Data items:
──────────────────────────────
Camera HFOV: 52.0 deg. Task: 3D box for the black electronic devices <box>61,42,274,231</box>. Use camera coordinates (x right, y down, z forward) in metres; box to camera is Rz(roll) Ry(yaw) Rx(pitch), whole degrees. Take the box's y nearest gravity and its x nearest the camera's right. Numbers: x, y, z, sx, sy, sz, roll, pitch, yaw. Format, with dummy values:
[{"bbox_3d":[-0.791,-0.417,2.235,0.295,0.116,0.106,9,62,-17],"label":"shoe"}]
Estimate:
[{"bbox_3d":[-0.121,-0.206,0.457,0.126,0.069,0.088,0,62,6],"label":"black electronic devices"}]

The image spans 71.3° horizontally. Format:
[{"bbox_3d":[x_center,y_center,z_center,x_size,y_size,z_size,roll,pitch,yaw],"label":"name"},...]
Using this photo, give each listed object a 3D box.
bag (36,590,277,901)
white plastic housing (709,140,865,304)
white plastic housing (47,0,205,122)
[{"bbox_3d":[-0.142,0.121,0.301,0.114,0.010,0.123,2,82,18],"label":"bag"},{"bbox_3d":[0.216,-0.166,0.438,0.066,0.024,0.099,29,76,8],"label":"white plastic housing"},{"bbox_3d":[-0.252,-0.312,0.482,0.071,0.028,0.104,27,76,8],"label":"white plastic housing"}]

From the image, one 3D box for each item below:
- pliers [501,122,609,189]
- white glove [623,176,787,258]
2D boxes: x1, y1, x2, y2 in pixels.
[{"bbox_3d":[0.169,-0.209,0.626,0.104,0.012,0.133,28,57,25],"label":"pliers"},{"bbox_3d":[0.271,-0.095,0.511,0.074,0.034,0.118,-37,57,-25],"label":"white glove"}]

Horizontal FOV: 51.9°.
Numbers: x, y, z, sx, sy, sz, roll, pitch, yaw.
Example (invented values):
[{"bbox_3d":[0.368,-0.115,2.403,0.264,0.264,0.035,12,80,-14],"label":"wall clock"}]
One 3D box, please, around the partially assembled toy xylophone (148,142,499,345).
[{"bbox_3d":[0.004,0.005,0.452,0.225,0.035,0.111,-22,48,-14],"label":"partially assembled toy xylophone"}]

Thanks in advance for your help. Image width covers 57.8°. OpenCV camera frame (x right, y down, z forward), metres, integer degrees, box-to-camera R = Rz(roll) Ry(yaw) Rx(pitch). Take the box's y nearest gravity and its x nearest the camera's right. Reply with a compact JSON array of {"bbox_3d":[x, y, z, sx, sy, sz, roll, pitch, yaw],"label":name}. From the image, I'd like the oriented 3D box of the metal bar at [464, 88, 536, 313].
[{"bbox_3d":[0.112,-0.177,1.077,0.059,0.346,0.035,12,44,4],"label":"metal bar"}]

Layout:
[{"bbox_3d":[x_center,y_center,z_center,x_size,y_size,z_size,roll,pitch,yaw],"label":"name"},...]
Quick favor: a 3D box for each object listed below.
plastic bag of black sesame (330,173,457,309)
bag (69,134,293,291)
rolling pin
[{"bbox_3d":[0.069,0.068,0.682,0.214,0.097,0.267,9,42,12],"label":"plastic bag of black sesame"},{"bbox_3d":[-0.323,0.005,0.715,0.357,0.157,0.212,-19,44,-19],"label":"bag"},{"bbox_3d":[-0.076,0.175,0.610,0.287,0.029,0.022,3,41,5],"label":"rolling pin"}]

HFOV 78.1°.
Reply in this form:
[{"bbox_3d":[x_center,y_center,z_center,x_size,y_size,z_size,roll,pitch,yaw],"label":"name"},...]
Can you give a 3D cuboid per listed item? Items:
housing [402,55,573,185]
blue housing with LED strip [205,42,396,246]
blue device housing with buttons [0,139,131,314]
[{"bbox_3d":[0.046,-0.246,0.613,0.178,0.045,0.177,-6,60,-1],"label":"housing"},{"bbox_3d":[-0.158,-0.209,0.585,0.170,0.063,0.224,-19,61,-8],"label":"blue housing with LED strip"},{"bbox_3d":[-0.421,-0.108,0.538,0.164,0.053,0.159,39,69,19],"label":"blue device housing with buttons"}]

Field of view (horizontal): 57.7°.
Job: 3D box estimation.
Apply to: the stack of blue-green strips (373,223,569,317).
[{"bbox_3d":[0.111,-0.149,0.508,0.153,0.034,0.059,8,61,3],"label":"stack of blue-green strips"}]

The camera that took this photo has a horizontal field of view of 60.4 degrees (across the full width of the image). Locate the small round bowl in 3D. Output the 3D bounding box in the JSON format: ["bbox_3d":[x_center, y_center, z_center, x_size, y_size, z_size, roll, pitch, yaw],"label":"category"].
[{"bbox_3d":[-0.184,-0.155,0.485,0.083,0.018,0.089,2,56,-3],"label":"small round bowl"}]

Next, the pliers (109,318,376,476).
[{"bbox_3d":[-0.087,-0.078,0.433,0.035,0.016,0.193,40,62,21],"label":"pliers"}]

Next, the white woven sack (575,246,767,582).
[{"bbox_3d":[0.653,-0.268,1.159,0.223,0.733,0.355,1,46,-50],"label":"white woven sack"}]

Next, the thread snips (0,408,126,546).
──────────────────────────────
Please transcribe the data exactly from its first line. End with the line that contains "white plastic housing (709,140,865,304)".

RESULT:
Camera HFOV: 52.0 deg. Task: 3D box for the black electronic devices <box>61,42,274,231</box>. Use camera coordinates (x right, y down, z forward) in metres; box to camera is Rz(roll) Ry(yaw) Rx(pitch), whole degrees. Take the box's y nearest gravity and its x nearest the camera's right. Numbers: x, y, z, sx, sy, sz, roll, pitch, yaw. Format, with dummy values:
[{"bbox_3d":[-0.791,-0.417,2.235,0.295,0.116,0.106,9,62,-17],"label":"shoe"}]
Estimate:
[{"bbox_3d":[-0.121,-0.206,0.457,0.126,0.069,0.088,0,62,6],"label":"black electronic devices"}]

The image spans 71.3° horizontally. Format:
[{"bbox_3d":[x_center,y_center,z_center,x_size,y_size,z_size,roll,pitch,yaw],"label":"name"},...]
Using this photo, give each listed object a 3D box.
bag (36,590,277,901)
white plastic housing (709,140,865,304)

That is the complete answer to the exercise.